• **WORK ITEM**
Every entry below should come back unchanged, except that the pictures are dropped.

• **RECORDS PROVIDED**
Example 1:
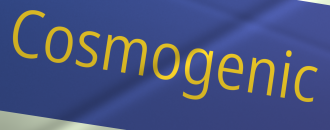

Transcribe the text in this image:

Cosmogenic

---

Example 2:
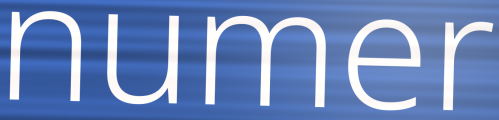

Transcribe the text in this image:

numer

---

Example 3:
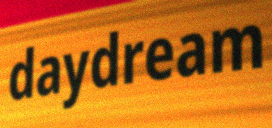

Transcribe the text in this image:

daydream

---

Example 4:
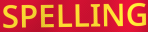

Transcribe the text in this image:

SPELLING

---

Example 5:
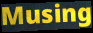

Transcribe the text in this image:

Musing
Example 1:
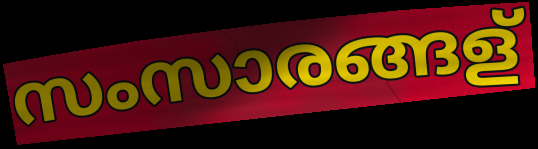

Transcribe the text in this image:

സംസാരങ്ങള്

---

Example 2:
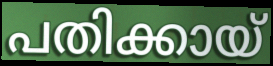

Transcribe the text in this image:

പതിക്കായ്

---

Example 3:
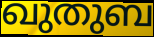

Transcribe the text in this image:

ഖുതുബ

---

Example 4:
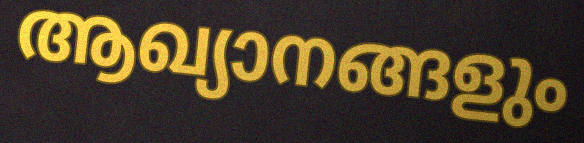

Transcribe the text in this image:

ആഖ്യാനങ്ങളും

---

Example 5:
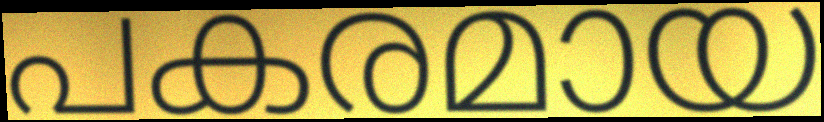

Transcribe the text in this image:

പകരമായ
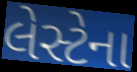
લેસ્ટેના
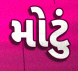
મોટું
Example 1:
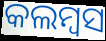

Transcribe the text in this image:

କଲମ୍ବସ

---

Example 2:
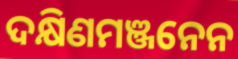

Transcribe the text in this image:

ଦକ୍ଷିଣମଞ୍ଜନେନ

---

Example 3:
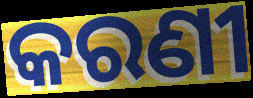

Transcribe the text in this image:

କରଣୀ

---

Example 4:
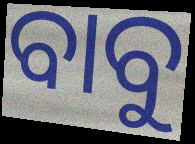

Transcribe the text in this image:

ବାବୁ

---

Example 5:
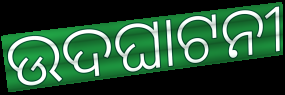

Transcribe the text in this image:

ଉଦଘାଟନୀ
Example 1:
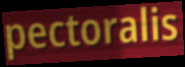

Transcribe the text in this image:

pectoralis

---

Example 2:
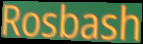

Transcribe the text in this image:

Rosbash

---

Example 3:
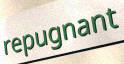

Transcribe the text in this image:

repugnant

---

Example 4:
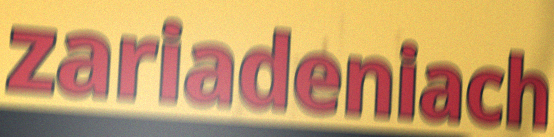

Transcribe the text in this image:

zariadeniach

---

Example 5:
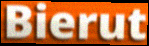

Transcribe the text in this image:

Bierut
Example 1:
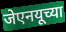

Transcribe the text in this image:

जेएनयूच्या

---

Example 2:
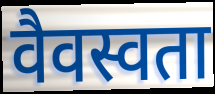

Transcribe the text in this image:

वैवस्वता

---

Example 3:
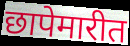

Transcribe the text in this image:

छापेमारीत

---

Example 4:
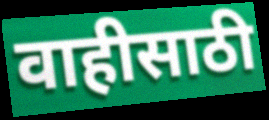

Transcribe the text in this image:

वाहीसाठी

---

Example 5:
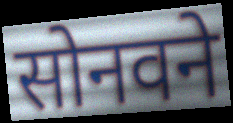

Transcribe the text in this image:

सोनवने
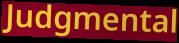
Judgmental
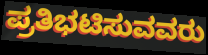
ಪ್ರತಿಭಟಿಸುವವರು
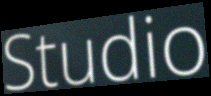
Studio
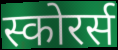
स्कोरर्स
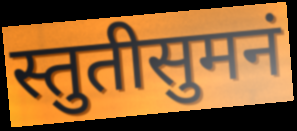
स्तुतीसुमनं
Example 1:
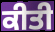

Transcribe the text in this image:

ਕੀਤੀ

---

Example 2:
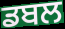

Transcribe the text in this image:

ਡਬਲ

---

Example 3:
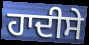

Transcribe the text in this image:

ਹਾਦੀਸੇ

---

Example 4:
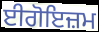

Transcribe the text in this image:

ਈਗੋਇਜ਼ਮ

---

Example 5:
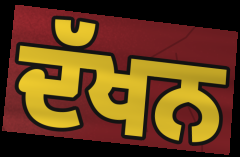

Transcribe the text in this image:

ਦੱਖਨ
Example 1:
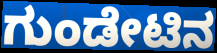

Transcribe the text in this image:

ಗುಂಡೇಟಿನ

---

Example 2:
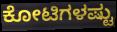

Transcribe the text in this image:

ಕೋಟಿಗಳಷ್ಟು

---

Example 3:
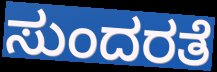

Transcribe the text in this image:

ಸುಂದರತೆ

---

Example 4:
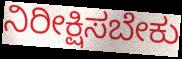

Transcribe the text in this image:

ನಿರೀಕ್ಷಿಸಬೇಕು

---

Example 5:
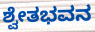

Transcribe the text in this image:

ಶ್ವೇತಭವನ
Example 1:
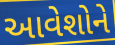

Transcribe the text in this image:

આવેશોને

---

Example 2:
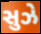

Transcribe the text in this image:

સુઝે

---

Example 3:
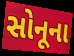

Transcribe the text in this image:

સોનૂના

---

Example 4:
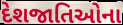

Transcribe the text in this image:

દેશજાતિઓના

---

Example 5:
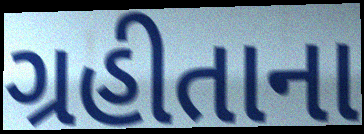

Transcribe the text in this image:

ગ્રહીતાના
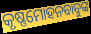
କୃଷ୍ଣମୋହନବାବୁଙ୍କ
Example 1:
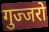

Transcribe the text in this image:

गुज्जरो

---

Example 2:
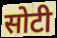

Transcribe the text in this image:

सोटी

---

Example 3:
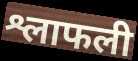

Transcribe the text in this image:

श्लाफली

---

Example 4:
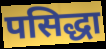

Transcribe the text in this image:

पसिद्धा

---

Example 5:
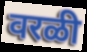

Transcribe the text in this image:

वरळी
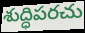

• **OUTPUT OF THE EXERCISE**
Example 1:

Transcribe the text in this image:

Cosmogenic

---

Example 2:

Transcribe the text in this image:

numer

---

Example 3:

Transcribe the text in this image:

daydream

---

Example 4:

Transcribe the text in this image:

SPELLING

---

Example 5:

Transcribe the text in this image:

Musing
Example 1:

Transcribe the text in this image:

സംസാരങ്ങള്

---

Example 2:

Transcribe the text in this image:

പതിക്കായ്

---

Example 3:

Transcribe the text in this image:

ഖുതുബ

---

Example 4:

Transcribe the text in this image:

ആഖ്യാനങ്ങളും

---

Example 5:

Transcribe the text in this image:

പകരമായ
લેસ્ટેના
મોટું
Example 1:

Transcribe the text in this image:

କଲମ୍ବସ

---

Example 2:

Transcribe the text in this image:

ଦକ୍ଷିଣମଞ୍ଜନେନ

---

Example 3:

Transcribe the text in this image:

କରଣୀ

---

Example 4:

Transcribe the text in this image:

ବାବୁ

---

Example 5:

Transcribe the text in this image:

ଉଦଘାଟନୀ
Example 1:

Transcribe the text in this image:

pectoralis

---

Example 2:

Transcribe the text in this image:

Rosbash

---

Example 3:

Transcribe the text in this image:

repugnant

---

Example 4:

Transcribe the text in this image:

zariadeniach

---

Example 5:

Transcribe the text in this image:

Bierut
Example 1:

Transcribe the text in this image:

जेएनयूच्या

---

Example 2:

Transcribe the text in this image:

वैवस्वता

---

Example 3:

Transcribe the text in this image:

छापेमारीत

---

Example 4:

Transcribe the text in this image:

वाहीसाठी

---

Example 5:

Transcribe the text in this image:

सोनवने
Judgmental
ಪ್ರತಿಭಟಿಸುವವರು
Studio
स्कोरर्स
स्तुतीसुमनं
Example 1:

Transcribe the text in this image:

ਕੀਤੀ

---

Example 2:

Transcribe the text in this image:

ਡਬਲ

---

Example 3:

Transcribe the text in this image:

ਹਾਦੀਸੇ

---

Example 4:

Transcribe the text in this image:

ਈਗੋਇਜ਼ਮ

---

Example 5:

Transcribe the text in this image:

ਦੱਖਨ
Example 1:

Transcribe the text in this image:

ಗುಂಡೇಟಿನ

---

Example 2:

Transcribe the text in this image:

ಕೋಟಿಗಳಷ್ಟು

---

Example 3:

Transcribe the text in this image:

ಸುಂದರತೆ

---

Example 4:

Transcribe the text in this image:

ನಿರೀಕ್ಷಿಸಬೇಕು

---

Example 5:

Transcribe the text in this image:

ಶ್ವೇತಭವನ
Example 1:

Transcribe the text in this image:

આવેશોને

---

Example 2:

Transcribe the text in this image:

સુઝે

---

Example 3:

Transcribe the text in this image:

સોનૂના

---

Example 4:

Transcribe the text in this image:

દેશજાતિઓના

---

Example 5:

Transcribe the text in this image:

ગ્રહીતાના
କୃଷ୍ଣମୋହନବାବୁଙ୍କ
Example 1:

Transcribe the text in this image:

गुज्जरो

---

Example 2:

Transcribe the text in this image:

सोटी

---

Example 3:

Transcribe the text in this image:

श्लाफली

---

Example 4:

Transcribe the text in this image:

पसिद्धा

---

Example 5:

Transcribe the text in this image:

वरळी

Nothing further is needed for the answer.